Task description: Transcribe the stretch of entries below from the line with "209 acuta (sensu" through the line with "215 the other", exactly and with both ends included; leave out all other lines.

Page-level text extractions:
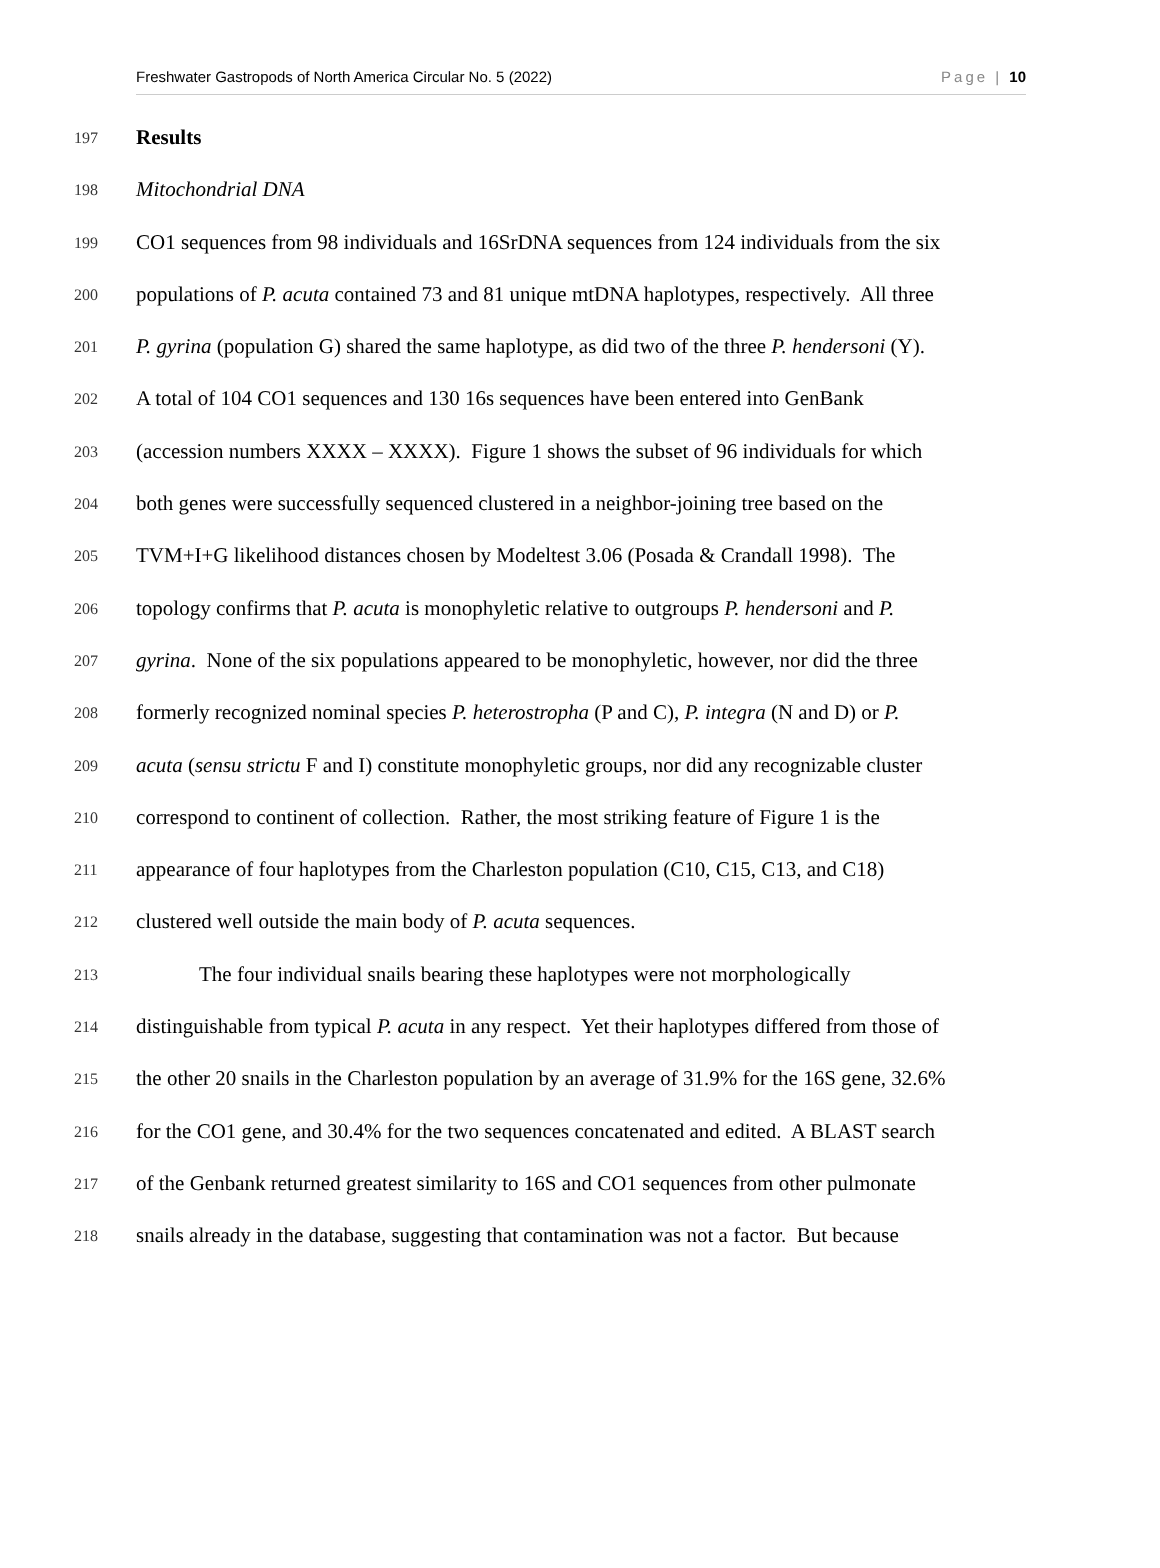Freshwater Gastropods of North America Circular No. 5 (2022) Page | 10
197 Results
198 Mitochondrial DNA
199 CO1 sequences from 98 individuals and 16SrDNA sequences from 124 individuals from the six
200 populations of P. acuta contained 73 and 81 unique mtDNA haplotypes, respectively. All three
201 P. gyrina (population G) shared the same haplotype, as did two of the three P. hendersoni (Y).
202 A total of 104 CO1 sequences and 130 16s sequences have been entered into GenBank
203 (accession numbers XXXX – XXXX). Figure 1 shows the subset of 96 individuals for which
204 both genes were successfully sequenced clustered in a neighbor-joining tree based on the
205 TVM+I+G likelihood distances chosen by Modeltest 3.06 (Posada & Crandall 1998). The
206 topology confirms that P. acuta is monophyletic relative to outgroups P. hendersoni and P.
207 gyrina. None of the six populations appeared to be monophyletic, however, nor did the three
208 formerly recognized nominal species P. heterostropha (P and C), P. integra (N and D) or P.
209 acuta (sensu strictu F and I) constitute monophyletic groups, nor did any recognizable cluster
210 correspond to continent of collection. Rather, the most striking feature of Figure 1 is the
211 appearance of four haplotypes from the Charleston population (C10, C15, C13, and C18)
212 clustered well outside the main body of P. acuta sequences.
213 The four individual snails bearing these haplotypes were not morphologically
214 distinguishable from typical P. acuta in any respect. Yet their haplotypes differed from those of
215 the other 20 snails in the Charleston population by an average of 31.9% for the 16S gene, 32.6%
216 for the CO1 gene, and 30.4% for the two sequences concatenated and edited. A BLAST search
217 of the Genbank returned greatest similarity to 16S and CO1 sequences from other pulmonate
218 snails already in the database, suggesting that contamination was not a factor. But because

Answer area:
209 acuta (sensu strictu F and I) constitute monophyletic groups, nor did any recognizable cluster
210 correspond to continent of collection. Rather, the most striking feature of Figure 1 is the
211 appearance of four haplotypes from the Charleston population (C10, C15, C13, and C18)
212 clustered well outside the main body of P. acuta sequences.
213 The four individual snails bearing these haplotypes were not morphologically
214 distinguishable from typical P. acuta in any respect. Yet their haplotypes differed from those of
215 the other 20 snails in the Charleston population by an average of 31.9% for the 16S gene, 32.6%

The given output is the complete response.